A man’s challenge to the finding that he is a sexually violent predator failed because the invited error doctrine precludes consideration of his claims on appeal, the Indiana Supreme Court ruled today. If it wasn’t for this error, three of the justices believed the defendant would have been entitled to relief.
In Matthew A. Baugh v. State of Indiana, No. 18S04-1007-CR-398, the justices affirmed the determination that Matthew Baugh is a sexually violent predator. He was convicted of two counts of Class B felony sexual misconduct with a minor. After such a conviction, a hearing may be held to determine whether the defendant also should be classified as a sexually violent predator.
Indiana Code Section 35-38-1-7.5(e) requires the court to appoint two psychologists or psychiatrists who have expertise in criminal behavior to evaluate the defendant and testify at the hearing. The hearing may be combined with a person’s sentencing hearing.
The trial court combined the two hearings and received two reports from the court-appointed psychiatrist and psychologist. Both found Baugh would be likely to commit future sex offenses, and one report stated he should be classified as a SVP. The two doctors did not testify at the hearing.
Instead of challenging their credentials as far as being able to evaluate Baugh or the fact they were not there in person to testify, Baugh’s counsel said it’s up to the court to make the SVP determination based on the convictions and the doctor’s reports. The trial court found him to be a SVP.
“The invited error doctrine applies here to preclude consideration of the defendant's appellate claims based on the absence of the doctors' live testimony at the hearing and the alleged insufficient expertise in criminal behavioral disorders,” wrote Justice Brent Dickson for the majority, with which Chief Justice Randall T. Shepard and Justices Frank Sullivan and Theodore Boehm concurred.
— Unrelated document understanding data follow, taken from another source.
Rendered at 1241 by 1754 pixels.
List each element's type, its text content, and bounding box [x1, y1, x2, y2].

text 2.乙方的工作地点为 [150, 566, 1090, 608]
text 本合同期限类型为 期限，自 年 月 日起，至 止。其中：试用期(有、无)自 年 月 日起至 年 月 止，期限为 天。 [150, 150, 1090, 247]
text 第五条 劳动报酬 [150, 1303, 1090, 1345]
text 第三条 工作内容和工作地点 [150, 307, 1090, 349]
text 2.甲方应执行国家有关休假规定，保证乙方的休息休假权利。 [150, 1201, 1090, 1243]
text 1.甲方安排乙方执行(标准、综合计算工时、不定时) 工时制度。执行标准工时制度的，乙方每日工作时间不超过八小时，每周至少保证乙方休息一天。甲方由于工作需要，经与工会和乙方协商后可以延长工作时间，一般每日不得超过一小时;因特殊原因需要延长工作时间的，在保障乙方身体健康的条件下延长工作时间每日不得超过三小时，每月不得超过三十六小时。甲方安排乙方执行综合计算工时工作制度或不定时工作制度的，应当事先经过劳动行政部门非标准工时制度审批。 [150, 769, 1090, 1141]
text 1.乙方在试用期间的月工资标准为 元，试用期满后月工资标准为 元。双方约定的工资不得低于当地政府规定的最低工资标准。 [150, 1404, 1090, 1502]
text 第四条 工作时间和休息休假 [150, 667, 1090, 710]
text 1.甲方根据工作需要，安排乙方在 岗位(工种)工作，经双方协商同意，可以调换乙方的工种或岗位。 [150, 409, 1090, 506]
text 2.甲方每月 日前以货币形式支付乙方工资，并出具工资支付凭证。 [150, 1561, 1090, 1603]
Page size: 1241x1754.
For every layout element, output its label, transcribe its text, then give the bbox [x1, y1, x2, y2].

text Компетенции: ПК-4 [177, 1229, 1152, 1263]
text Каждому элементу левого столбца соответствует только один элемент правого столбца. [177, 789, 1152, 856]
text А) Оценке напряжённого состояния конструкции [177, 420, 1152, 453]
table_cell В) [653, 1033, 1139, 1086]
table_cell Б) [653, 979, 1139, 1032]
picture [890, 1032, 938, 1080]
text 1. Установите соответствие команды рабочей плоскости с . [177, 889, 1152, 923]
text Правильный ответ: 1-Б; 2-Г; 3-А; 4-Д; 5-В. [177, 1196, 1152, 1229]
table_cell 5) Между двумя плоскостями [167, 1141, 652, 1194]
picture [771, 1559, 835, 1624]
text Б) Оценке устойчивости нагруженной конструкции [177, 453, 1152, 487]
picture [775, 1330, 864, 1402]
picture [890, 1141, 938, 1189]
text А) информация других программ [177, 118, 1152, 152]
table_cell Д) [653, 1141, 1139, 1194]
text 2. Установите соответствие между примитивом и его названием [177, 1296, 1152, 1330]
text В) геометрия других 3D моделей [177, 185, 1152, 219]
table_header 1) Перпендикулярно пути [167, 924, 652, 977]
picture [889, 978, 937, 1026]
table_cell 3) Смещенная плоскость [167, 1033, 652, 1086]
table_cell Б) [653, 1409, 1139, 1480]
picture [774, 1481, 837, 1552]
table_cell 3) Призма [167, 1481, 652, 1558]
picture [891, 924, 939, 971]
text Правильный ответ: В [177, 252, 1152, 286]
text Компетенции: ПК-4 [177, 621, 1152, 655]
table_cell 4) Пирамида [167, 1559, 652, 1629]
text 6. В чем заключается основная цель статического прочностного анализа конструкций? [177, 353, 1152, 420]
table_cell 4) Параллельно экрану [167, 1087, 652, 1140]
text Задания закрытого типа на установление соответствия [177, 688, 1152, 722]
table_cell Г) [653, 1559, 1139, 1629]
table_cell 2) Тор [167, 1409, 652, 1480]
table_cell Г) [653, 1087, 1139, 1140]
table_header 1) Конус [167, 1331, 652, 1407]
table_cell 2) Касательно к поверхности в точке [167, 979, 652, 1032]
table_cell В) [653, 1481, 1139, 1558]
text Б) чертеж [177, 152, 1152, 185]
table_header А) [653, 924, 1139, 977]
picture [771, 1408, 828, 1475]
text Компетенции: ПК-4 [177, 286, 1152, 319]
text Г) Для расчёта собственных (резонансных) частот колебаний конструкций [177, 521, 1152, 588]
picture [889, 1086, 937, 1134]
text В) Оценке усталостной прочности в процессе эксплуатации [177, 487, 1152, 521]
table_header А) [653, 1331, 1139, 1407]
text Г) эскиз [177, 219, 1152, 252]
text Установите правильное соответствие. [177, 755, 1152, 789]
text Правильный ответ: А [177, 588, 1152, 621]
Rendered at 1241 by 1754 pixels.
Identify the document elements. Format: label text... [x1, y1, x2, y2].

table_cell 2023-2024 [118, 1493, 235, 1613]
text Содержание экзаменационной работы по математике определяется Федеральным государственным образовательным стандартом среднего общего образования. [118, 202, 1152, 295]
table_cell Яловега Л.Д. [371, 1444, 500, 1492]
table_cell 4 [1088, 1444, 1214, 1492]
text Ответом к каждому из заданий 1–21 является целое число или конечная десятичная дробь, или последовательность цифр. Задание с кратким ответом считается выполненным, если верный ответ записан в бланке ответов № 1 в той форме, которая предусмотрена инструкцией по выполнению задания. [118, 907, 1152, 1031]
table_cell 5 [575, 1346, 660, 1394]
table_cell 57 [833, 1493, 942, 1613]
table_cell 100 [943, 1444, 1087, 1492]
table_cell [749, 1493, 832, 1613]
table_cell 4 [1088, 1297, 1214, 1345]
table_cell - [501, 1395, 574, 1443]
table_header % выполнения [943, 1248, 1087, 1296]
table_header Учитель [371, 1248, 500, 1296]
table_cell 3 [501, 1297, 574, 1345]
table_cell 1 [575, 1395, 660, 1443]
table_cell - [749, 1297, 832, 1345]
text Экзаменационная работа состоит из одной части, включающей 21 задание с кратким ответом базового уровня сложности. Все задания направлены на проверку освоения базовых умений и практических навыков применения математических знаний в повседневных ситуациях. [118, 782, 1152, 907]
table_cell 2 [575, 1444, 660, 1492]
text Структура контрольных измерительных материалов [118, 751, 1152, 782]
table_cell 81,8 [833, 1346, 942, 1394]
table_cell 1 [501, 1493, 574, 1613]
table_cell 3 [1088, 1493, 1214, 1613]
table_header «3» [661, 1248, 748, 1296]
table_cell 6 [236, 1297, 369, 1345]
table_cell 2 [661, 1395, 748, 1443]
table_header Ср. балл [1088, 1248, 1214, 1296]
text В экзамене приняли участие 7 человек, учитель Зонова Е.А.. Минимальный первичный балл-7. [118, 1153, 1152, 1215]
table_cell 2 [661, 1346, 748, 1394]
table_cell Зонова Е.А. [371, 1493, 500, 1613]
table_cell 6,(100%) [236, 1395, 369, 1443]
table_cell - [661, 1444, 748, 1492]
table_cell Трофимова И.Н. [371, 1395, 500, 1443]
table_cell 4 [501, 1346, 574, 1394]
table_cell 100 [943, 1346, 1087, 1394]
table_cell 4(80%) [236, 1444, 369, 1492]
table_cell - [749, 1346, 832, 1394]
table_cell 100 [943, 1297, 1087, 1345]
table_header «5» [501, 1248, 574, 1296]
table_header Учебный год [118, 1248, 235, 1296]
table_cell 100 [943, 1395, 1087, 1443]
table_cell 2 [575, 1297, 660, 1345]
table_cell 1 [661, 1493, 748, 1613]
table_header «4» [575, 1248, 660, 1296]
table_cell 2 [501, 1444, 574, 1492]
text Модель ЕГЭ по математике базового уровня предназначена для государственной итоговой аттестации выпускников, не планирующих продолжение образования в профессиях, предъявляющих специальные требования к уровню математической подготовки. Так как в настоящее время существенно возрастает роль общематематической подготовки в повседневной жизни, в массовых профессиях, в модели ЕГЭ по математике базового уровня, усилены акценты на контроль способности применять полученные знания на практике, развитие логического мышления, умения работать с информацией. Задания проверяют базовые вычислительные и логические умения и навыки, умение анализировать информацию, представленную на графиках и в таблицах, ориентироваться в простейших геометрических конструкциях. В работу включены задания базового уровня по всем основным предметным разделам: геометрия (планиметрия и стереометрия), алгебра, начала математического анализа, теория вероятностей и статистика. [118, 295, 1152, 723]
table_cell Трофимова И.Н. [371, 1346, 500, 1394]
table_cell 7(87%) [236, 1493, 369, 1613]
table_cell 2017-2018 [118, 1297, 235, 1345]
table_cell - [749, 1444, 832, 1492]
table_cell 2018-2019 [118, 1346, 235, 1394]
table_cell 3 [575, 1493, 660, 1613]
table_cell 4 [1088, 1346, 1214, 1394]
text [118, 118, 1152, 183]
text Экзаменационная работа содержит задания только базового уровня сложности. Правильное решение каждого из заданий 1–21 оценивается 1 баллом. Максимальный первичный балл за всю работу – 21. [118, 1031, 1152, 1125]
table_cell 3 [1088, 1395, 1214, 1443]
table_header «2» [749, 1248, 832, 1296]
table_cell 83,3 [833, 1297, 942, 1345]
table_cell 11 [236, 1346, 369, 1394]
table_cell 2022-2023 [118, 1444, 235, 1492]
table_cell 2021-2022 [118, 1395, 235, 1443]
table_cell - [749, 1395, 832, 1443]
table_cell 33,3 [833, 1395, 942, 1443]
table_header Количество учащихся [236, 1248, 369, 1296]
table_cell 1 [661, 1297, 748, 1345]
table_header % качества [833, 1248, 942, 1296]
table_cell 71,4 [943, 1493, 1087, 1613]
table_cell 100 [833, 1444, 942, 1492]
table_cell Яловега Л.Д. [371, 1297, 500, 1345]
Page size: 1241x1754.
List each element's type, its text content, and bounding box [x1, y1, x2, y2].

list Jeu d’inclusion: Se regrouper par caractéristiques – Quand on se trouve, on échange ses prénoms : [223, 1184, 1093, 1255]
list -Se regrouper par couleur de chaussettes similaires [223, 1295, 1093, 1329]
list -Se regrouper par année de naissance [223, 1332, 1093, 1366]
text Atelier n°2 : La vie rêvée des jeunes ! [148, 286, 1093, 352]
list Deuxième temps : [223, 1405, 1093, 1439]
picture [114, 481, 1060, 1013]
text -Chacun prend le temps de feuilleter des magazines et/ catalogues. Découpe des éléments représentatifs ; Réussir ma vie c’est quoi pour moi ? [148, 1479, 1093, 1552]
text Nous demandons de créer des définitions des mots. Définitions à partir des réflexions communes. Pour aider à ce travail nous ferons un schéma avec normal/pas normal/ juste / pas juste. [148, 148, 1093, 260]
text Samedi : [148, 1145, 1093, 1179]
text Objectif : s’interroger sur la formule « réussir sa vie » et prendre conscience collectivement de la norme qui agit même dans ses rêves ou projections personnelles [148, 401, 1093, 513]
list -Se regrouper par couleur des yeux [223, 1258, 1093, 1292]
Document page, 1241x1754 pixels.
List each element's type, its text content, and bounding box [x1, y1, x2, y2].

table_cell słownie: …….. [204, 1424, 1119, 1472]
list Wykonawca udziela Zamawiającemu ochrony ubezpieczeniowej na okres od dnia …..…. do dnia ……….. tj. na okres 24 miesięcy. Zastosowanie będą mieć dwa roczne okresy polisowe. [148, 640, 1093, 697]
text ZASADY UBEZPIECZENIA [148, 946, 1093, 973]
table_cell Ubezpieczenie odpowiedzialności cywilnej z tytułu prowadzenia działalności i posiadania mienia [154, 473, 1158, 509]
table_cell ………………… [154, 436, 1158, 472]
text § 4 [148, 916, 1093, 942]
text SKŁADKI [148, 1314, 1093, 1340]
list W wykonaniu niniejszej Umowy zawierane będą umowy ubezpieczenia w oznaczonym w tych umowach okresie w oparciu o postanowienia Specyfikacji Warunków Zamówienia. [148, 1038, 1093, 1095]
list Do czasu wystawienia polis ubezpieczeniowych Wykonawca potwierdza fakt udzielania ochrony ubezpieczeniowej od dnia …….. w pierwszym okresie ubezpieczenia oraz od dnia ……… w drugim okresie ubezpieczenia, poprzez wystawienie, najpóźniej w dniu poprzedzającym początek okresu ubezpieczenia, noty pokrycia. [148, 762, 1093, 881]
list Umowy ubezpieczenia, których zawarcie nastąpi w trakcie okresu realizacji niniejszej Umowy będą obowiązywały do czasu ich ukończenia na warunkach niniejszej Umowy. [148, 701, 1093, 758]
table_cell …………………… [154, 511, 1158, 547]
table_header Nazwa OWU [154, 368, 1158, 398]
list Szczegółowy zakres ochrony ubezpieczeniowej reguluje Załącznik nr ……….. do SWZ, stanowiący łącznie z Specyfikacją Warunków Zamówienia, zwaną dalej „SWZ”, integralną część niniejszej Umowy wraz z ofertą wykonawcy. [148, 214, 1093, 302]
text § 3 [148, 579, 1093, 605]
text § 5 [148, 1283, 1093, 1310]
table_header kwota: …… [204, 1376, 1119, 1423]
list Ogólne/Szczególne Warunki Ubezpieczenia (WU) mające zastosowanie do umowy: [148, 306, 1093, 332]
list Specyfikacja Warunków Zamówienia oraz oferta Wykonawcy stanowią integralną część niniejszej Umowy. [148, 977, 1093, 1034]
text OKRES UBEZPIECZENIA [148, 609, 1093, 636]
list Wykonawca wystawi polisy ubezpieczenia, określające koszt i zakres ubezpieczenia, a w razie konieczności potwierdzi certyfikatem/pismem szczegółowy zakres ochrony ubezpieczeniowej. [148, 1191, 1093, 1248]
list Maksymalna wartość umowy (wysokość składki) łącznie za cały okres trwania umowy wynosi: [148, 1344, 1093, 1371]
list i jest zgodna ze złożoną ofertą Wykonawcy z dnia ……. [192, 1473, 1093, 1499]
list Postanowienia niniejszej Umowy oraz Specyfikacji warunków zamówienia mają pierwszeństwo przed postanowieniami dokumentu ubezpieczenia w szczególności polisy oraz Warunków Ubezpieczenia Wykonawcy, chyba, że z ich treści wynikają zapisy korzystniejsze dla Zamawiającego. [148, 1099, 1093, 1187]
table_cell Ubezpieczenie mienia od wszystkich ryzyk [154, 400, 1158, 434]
Justice Robert Rucker concurred in separate opinion in which the chief justice and Justice Sullivan joined. They believe that had it not been for the invited error doctrine, Baugh would be entitled to relief. Based on their interpretation of the statute, the doctors had to testify in person at the hearing, and had he asked for them to testify live, the trial court would have had to honor that request. But because he invited the trial court to make its determination based in part on the doctors’ reports, he can’t now challenge that decision.